Neutrophil-associated activation markers in healthy smokers relates to a fall in DL(CO) and to emphysematous changes on high resolution CT

Abstract

Smoking is a risk factor for developing chronic obstructive pulmonary disease (COPD), but there are no good indicators for early identification of subjects who will develop symptomatic COPD. The aim of this study was to investigate inflammatory mechanisms related to changes in lung function and emphysematous changes on high resolution computed tomography (HRCT) in 'healthy' smokers. Subjects were 60-year-old men from a population study. Bronchoscopy was performed in 30 smokers and 18 who had never smoked. Blood tests, lung function measurements and HRCT were carried out in 58 and 34 subjects, respectively. In comparison with never-smokers, smokers had higher levels of myeloperoxidase (MPO), human neutrophil lipocalin (HNL), eosinophil cationic protein (ECP) and lysozyme in blood, higher levels of MPO, interleukin-8 (IL-8) and HNL in bronchial lavage (BL), and of IL-8, HNL and interleukin-lbeta (IL-1beta) in bronchoalveolar lavage (BAL).
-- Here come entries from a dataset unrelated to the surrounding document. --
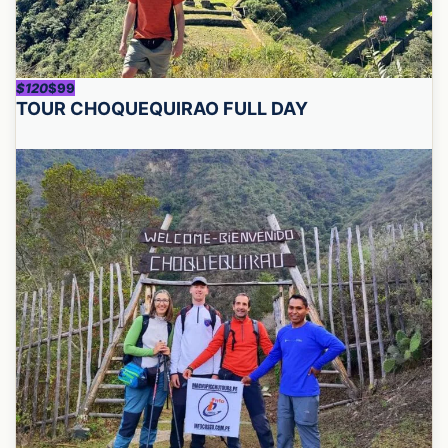
$120
$99
TOUR CHOQUEQUIRAO FULL DAY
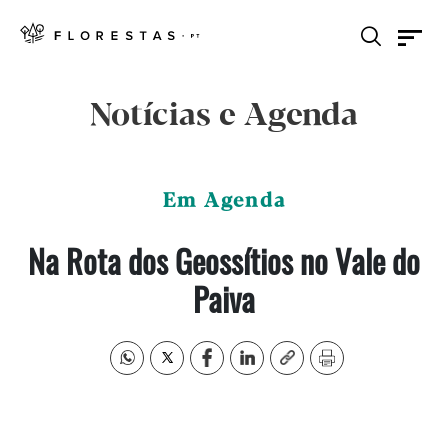
Notícias e Agenda
Em Agenda
Na Rota dos Geossítios no Vale do
Paiva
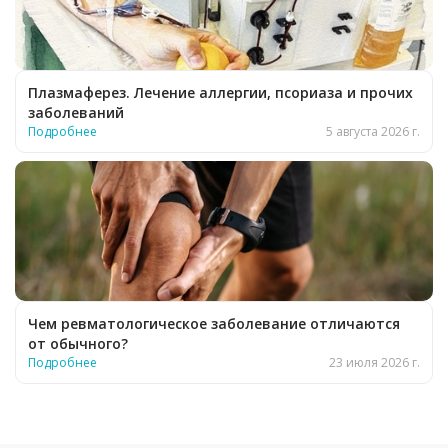
Плазмаферез. Лечение аллергии, псориаза и прочих
заболеваний
Подробнее
5 августа 2026 г.
Чем ревматологическое заболевание отличаются
от обычного?
Подробнее
23 июля 2026 г.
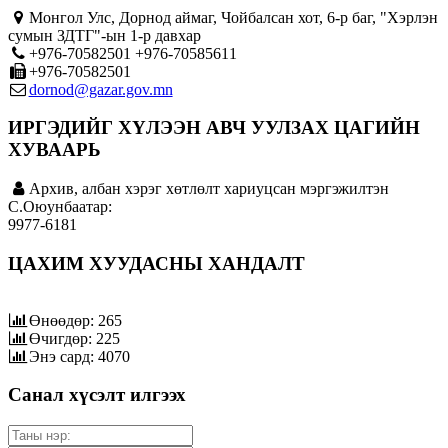
Монгол Улс, Дорнод аймаг, Чойбалсан хот, 6-р баг, "Хэрлэн
сумын ЗДТГ"-ын 1-р давхар
+976-70582501 +976-70585611
+976-70582501
dornod@gazar.gov.mn
ИРГЭДИЙГ ХҮЛЭЭН АВЧ УУЛЗАХ ЦАГИЙН
ХУВААРЬ
Архив, албан хэрэг хөтлөлт хариуцсан мэргэжилтэн
C.Оюунбаатар:
9977-6181
ЦАХИМ ХУУДАСНЫ ХАНДАЛТ
Өнөөдөр: 265
Өчигдөр: 225
Энэ сард: 4070
Санал хүсэлт илгээх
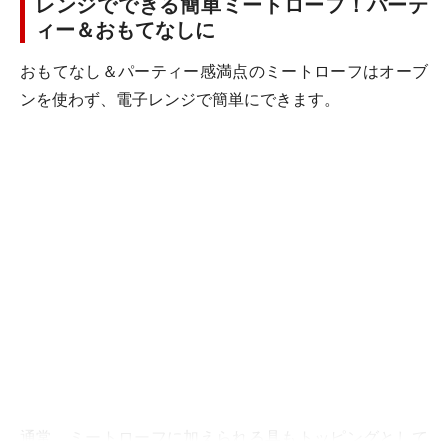
レンジでできる簡単ミートローフ！パーテ
ィー＆おもてなしに
おもてなし＆パーティー感満点のミートローフはオーブ
ンを使わず、電子レンジで簡単にできます。
通常、ミートローフに加えられる具もトッピングとして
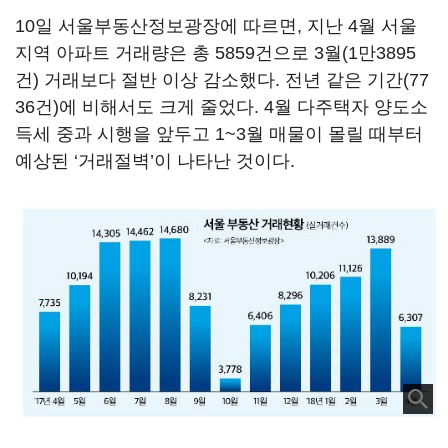
10일 서울부동산정보광장에 따르면, 지난 4월 서울
지역 아파트 거래량은 총 5859건으로 3월(1만3895
건) 거래보다 절반 이상 감소했다. 전년 같은 기간(77
36건)에 비해서도 크게 줄었다. 4월 다주택자 양도소
득세 중과 시행을 앞두고 1~3월 매물이 몰릴 때부터
예상된 ‘거래절벽’이 나타난 것이다.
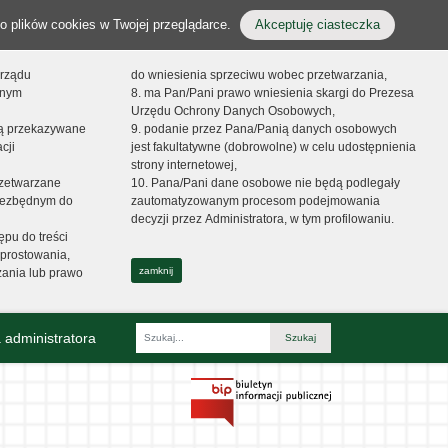
o plików cookies w Twojej przeglądarce.
Akceptuję ciasteczka
orządu
do wniesienia sprzeciwu wobec przetwarzania,
onym
8. ma Pan/Pani prawo wniesienia skargi do Prezesa
Urzędu Ochrony Danych Osobowych,
dą przekazywane
9. podanie przez Pana/Panią danych osobowych
cji
jest fakultatywne (dobrowolne) w celu udostępnienia
strony internetowej,
zetwarzane
10. Pana/Pani dane osobowe nie będą podlegały
niezbędnym do
zautomatyzowanym procesom podejmowania
decyzji przez Administratora, w tym profilowaniu.
ępu do treści
prostowania,
zamknij
zania lub prawo
 administratora
Fraza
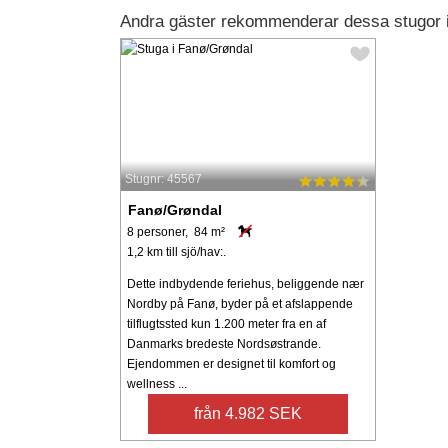
Andra gäster rekommenderar dessa stugor 
Stugnr: 45567
Fanø/Grøndal
8 personer, 84 m²
1,2 km till sjö/hav:.
Dette indbydende feriehus, beliggende nær
Nordby på Fanø, byder på et afslappende
tilflugtssted kun 1.200 meter fra en af ​​
Danmarks bredeste Nordsøstrande.
Ejendommen er designet til komfort og
wellness ...
från 4.982 SEK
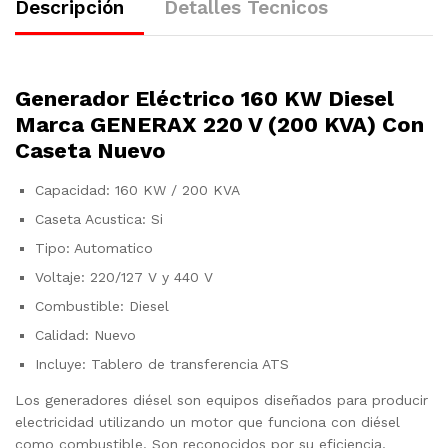
Descripción
Detalles Tecnicos
Generador Eléctrico 160 KW Diesel
Marca GENERAX 220 V (200 KVA) Con
Caseta Nuevo
Capacidad: 160 KW / 200 KVA
Caseta Acustica: Si
Tipo: Automatico
Voltaje: 220/127 V y 440 V
Combustible: Diesel
Calidad: Nuevo
Incluye: Tablero de transferencia ATS
Los generadores diésel son equipos diseñados para producir
electricidad utilizando un motor que funciona con diésel
como combustible. Son reconocidos por su eficiencia,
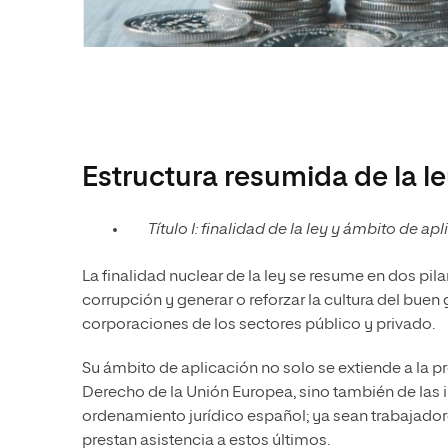
Estructura resumida de la l
Título I: finalidad de la ley y ámbito de apl
La finalidad nuclear de la ley se resume en dos pil
corrupción y generar o reforzar la cultura del buen
corporaciones de los sectores público y privado.
Su ámbito de aplicación no solo se extiende a la p
Derecho de la Unión Europea, sino también de las 
ordenamiento jurídico español; ya sean trabajador
prestan asistencia a estos últimos.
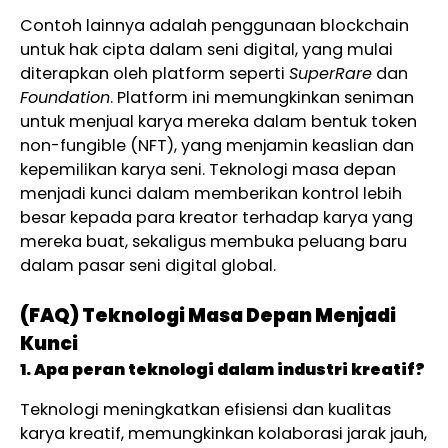
Contoh lainnya adalah penggunaan blockchain
untuk hak cipta dalam seni digital, yang mulai
diterapkan oleh platform seperti
SuperRare
dan
Foundation
. Platform ini memungkinkan seniman
untuk menjual karya mereka dalam bentuk token
non-fungible (NFT), yang menjamin keaslian dan
kepemilikan karya seni. Teknologi masa depan
menjadi kunci dalam memberikan kontrol lebih
besar kepada para kreator terhadap karya yang
mereka buat, sekaligus membuka peluang baru
dalam pasar seni digital global.
(FAQ)
Teknologi
Masa
Depan
Menjadi
Kunci
1. Apa peran teknologi dalam industri kreatif?
Teknologi meningkatkan efisiensi dan kualitas
karya kreatif, memungkinkan kolaborasi jarak jauh,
Smokers also had lower levels of Clara cell protein 16 (CC-16) in blood. HNL in BL and BAL showed strong correlations to other inflammatory markers (MPO, IL-8, IL-1beta). The variations in MPO in BL were explained by variations in HNL (R2 =0.69), while these variations in BAL were explained by variations in HNL and IL-1beta (R2 = 0.76). DL(CO) was the lung function variable most closely related to MPO and IL-8 in BL and BAL and to IL-1beta in BAL. In a multiple regression analysis, MPO, IL-1beta, IL-8 and CC-16 in BL and MPO in BAL contributed to the explanation of variations in DL(CO) to 41% and 22%. respectively, independent of smoking habits. In smokers with emphysematous lesions on HRCT, HNL in BAL correlated to emphysema score (r(s) = 0.71). We conclude that 'healthy' smoking men with a near normal FEV1 show signs of inflammation in the lower airways that are related to a decrease in DL(CO) and to emphysematous lesions on HRCT. This inflammation seems to be the result of both monocyte/macrophage and neutrophil activation.